The piriformis muscle is a deep muscle in the buttock, which primarily rotates the hip. It also flexes the hip (knee to chest), brings the thigh out to the side, and stabilises the pelvis. The reason this muscle is so clinically relevant is that the sciatic nerve interacts closely with it. There are a number of relationships that piriformis and the sciatic nerve might have; for most people the nerve will pass under the muscle, but part or all of the nerve can pass right through the piriformis. This isn’t a problem in itself, but leaves the nerve more vulnerable to irritation, for example, if the muscle gets tight.

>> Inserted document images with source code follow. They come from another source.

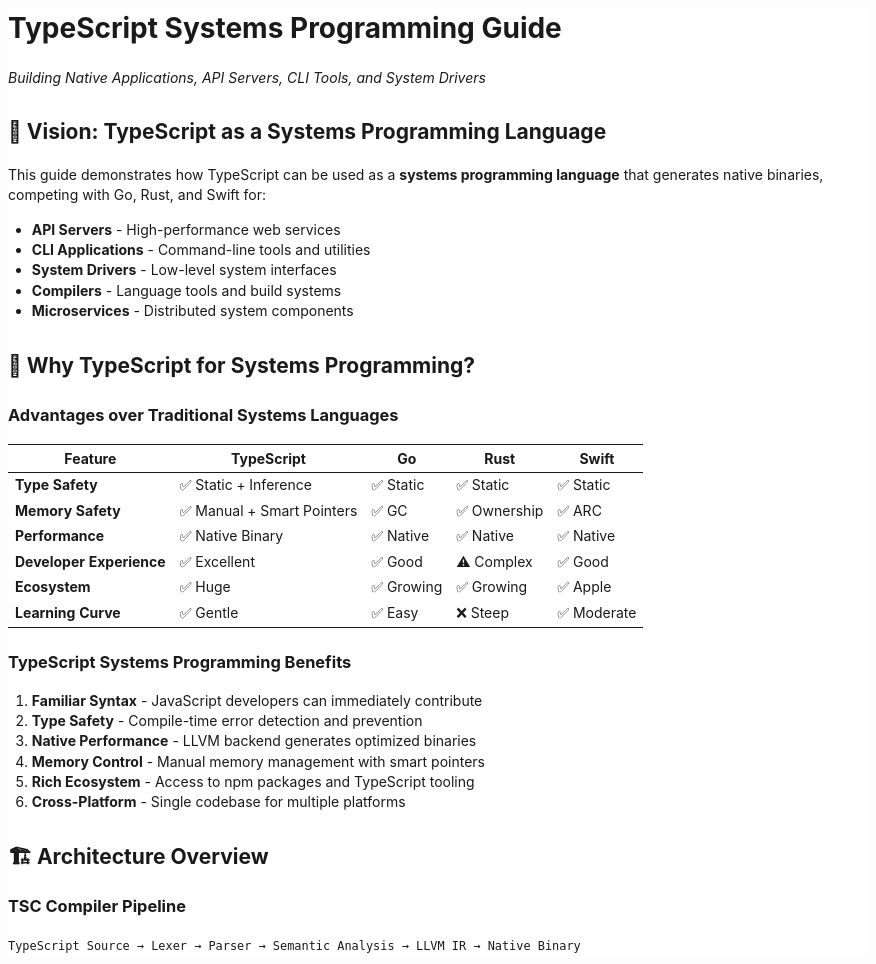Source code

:# TypeScript Systems Programming Guide

*Building Native Applications, API Servers, CLI Tools, and System Drivers*

## 🎯 **Vision: TypeScript as a Systems Programming Language**

This guide demonstrates how TypeScript can be used as a **systems programming language** that generates native binaries,
competing with Go, Rust, and Swift for:

- **API Servers** - High-performance web services
- **CLI Applications** - Command-line tools and utilities
- **System Drivers** - Low-level system interfaces
- **Compilers** - Language tools and build systems
- **Microservices** - Distributed system components

## 🚀 **Why TypeScript for Systems Programming?**

### **Advantages over Traditional Systems Languages**

| Feature                  | TypeScript                | Go        | Rust        | Swift      |
|--------------------------|---------------------------|-----------|-------------|------------|
| **Type Safety**          | ✅ Static + Inference      | ✅ Static  | ✅ Static    | ✅ Static   |
| **Memory Safety**        | ✅ Manual + Smart Pointers | ✅ GC      | ✅ Ownership | ✅ ARC      |
| **Performance**          | ✅ Native Binary           | ✅ Native  | ✅ Native    | ✅ Native   |
| **Developer Experience** | ✅ Excellent               | ✅ Good    | ⚠️ Complex  | ✅ Good     |
| **Ecosystem**            | ✅ Huge                    | ✅ Growing | ✅ Growing   | ✅ Apple    |
| **Learning Curve**       | ✅ Gentle                  | ✅ Easy    | ❌ Steep     | ✅ Moderate |

### **TypeScript Systems Programming Benefits**

1. **Familiar Syntax** - JavaScript developers can immediately contribute
2. **Type Safety** - Compile-time error detection and prevention
3. **Native Performance** - LLVM backend generates optimized binaries
4. **Memory Control** - Manual memory management with smart pointers
5. **Rich Ecosystem** - Access to npm packages and TypeScript tooling
6. **Cross-Platform** - Single codebase for multiple platforms

## 🏗️ **Architecture Overview**

### **TSC Compiler Pipeline**

```
TypeScript Source → Lexer → Parser → Semantic Analysis → LLVM IR → Native Binary
```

Symptoms often include pain in the buttock, particularly when performing actions that activate the muscle, or when sitting. Driving can be particularly painful, as the hip is more flexed than in an office or dining chair, and there’s less opportunity to move. The buttock pain may extend further down the back of the leg, as Piriformis Syndrome is a form of sciatica. In this case, the pain would likely be sharp or shooting in a defined line. Typically the cause is something to do with the muscle, be it a tightness, inflammation, or trauma. Possible reasons for an increase in tone include poor gait to neglecting stretching after exercise, maybe even the trauma on the buttock of long distance cycling. Considering the movements piriformis is responsible for, prolonged sitting will shorten the muscle, allowing it to tighten, so sitting posture can be a predisposing factor, not just an aggravating activity.
It is possible for sciatic pain to come jointly from involvement of the piriformis muscle and other causes, such as an irritated intervertebral disc, but as it is unclear just how many cases of sciatic pain involve the piriformis, it is often overlooked. For most patients with a tight piriformis, I recommend the figure of 4 exercise to complement osteopathic treatment.